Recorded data
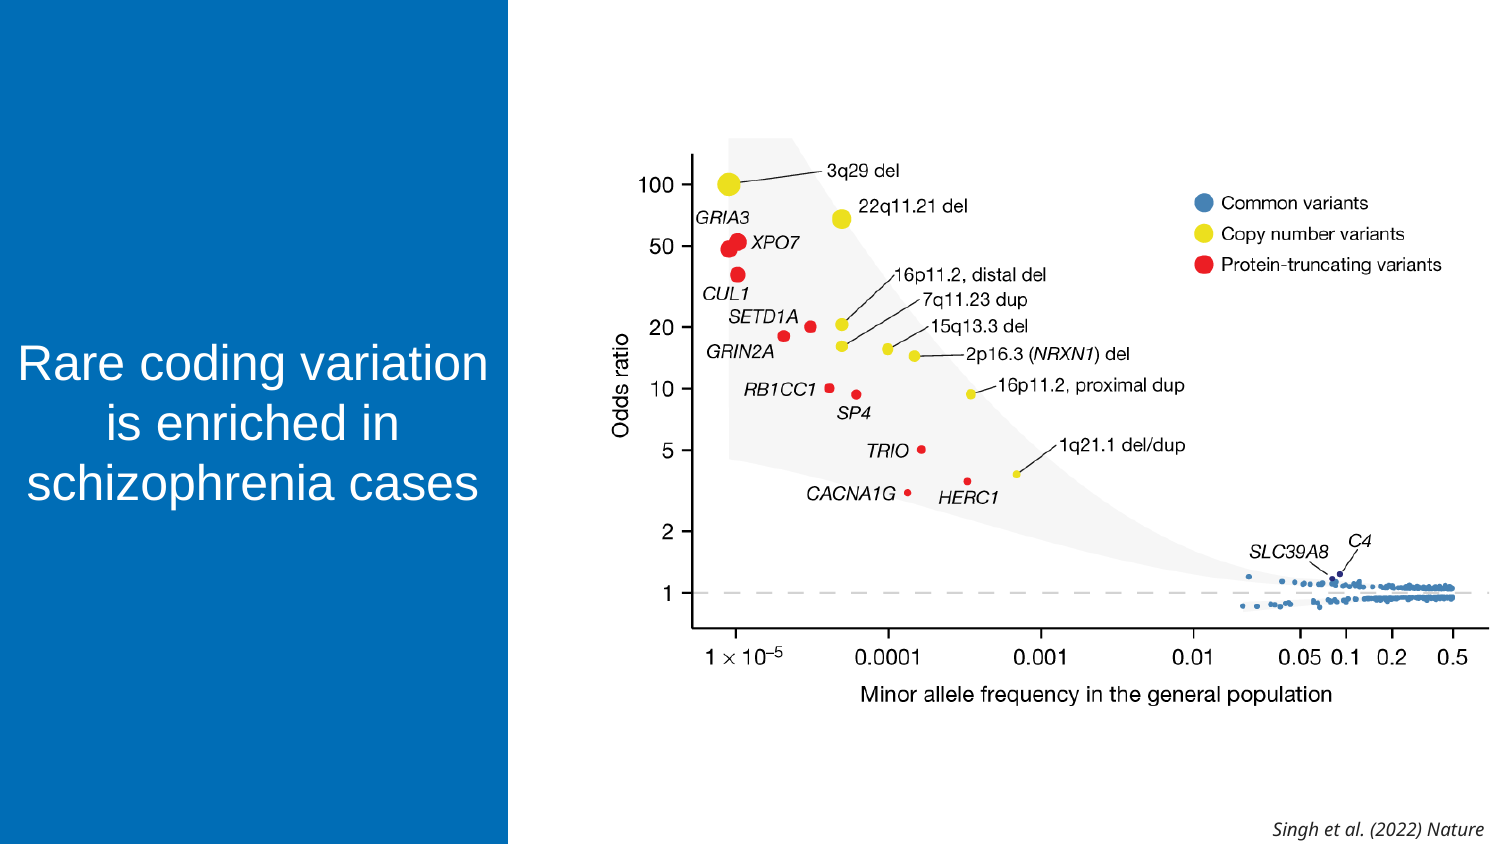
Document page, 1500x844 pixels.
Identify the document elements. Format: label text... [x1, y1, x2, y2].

text_box Singh et al. (2022) Nature [1257, 810, 1499, 844]
picture [607, 137, 1490, 706]
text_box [0, 0, 507, 844]
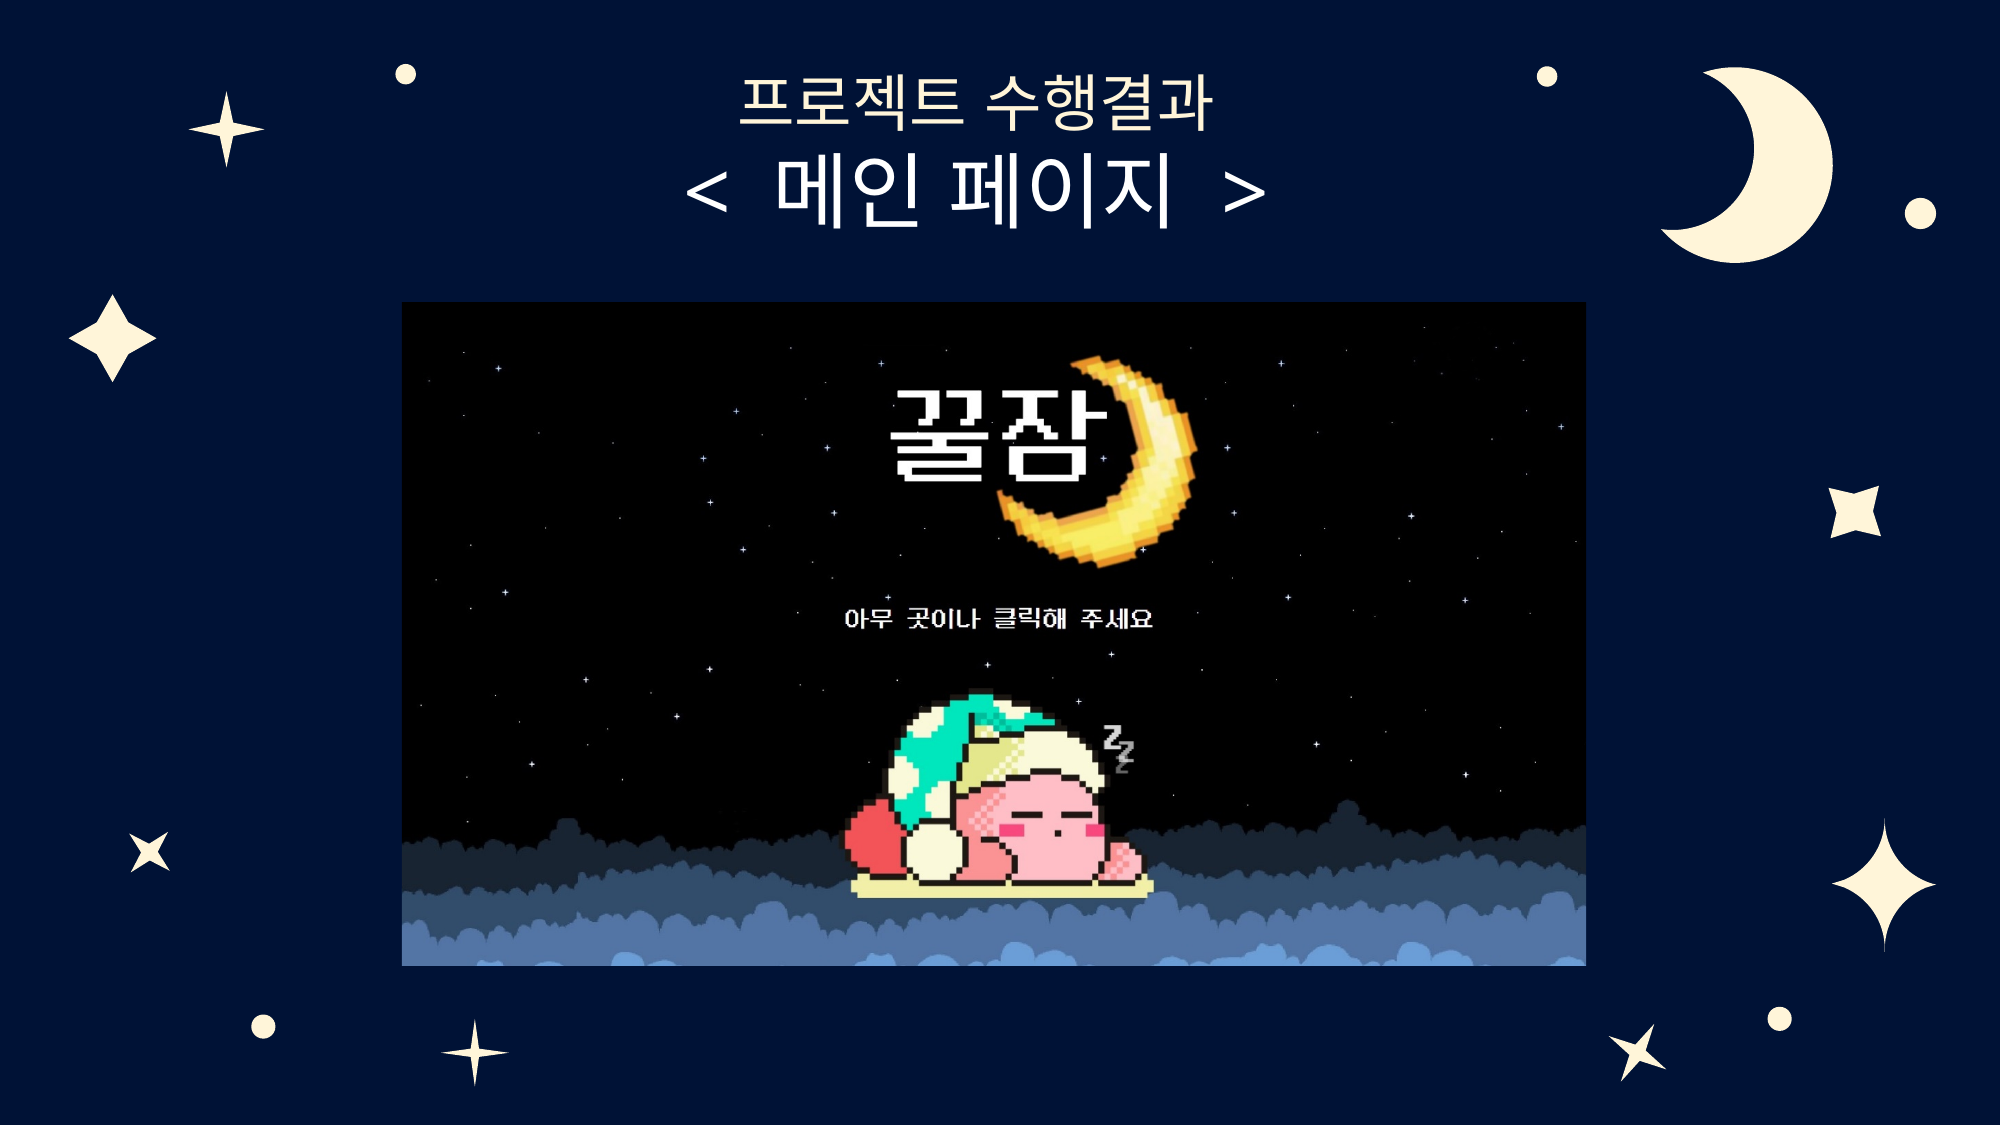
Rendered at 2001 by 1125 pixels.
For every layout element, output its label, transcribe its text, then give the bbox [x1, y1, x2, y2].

text_box [188, 91, 265, 168]
text_box [1658, 66, 1834, 264]
text_box [1828, 817, 1937, 954]
text_box [1608, 1023, 1668, 1083]
text_box [1535, 65, 1559, 88]
text_box [1766, 1005, 1793, 1032]
text_box [440, 1018, 509, 1087]
picture [401, 301, 1587, 966]
text_box [66, 292, 159, 385]
text_box [126, 828, 173, 876]
text_box 프로젝트 수행결과 < 메인 페이지 > [401, 56, 1551, 247]
text_box [250, 1013, 277, 1040]
text_box [394, 64, 401, 85]
text_box [1826, 484, 1883, 540]
text_box [1903, 196, 1938, 231]
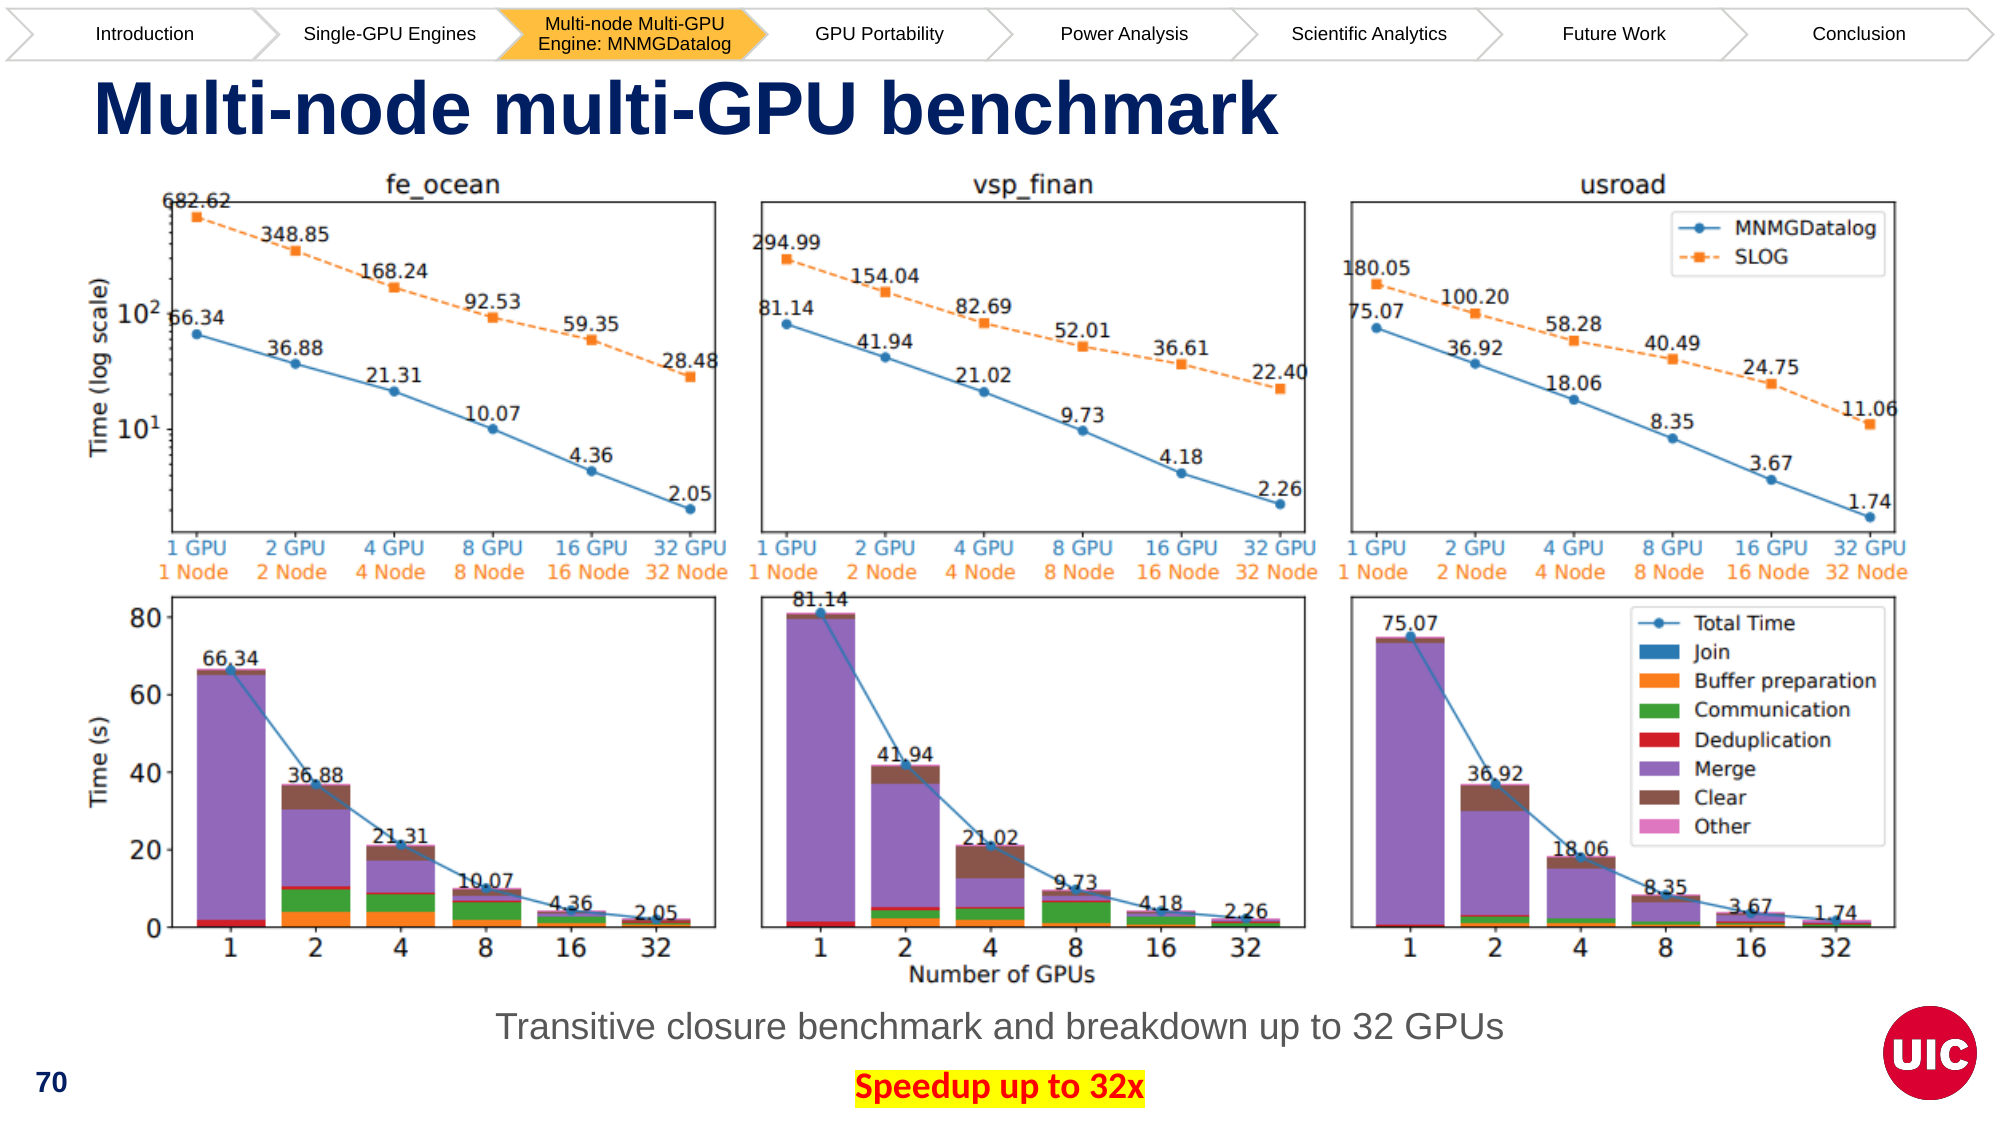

ASSIGNMENT:
The records above should be duplicated exactly, with none of their pictures kept.

SOLVED PROBLEM:
Document page, 1500x844 pixels.
Identify the document elements. Format: label text... [x1, y1, x2, y2].

text_box Singh et al. (2022) Nature [1257, 810, 1499, 844]
picture [607, 137, 1490, 706]
text_box [0, 0, 507, 844]
Rendered at 2001 by 1125 pixels.
For every layout element, output its label, transcribe its text, then give the bbox [x1, y1, x2, y2].

text_box [188, 91, 265, 168]
text_box [1658, 66, 1834, 264]
text_box [1828, 817, 1937, 954]
text_box [1608, 1023, 1668, 1083]
text_box [1535, 65, 1559, 88]
text_box [1766, 1005, 1793, 1032]
text_box [440, 1018, 509, 1087]
picture [401, 301, 1587, 966]
text_box [66, 292, 159, 385]
text_box [126, 828, 173, 876]
text_box 프로젝트 수행결과 < 메인 페이지 > [401, 56, 1551, 247]
text_box [250, 1013, 277, 1040]
text_box [394, 64, 401, 85]
text_box [1826, 484, 1883, 540]
text_box [1903, 196, 1938, 231]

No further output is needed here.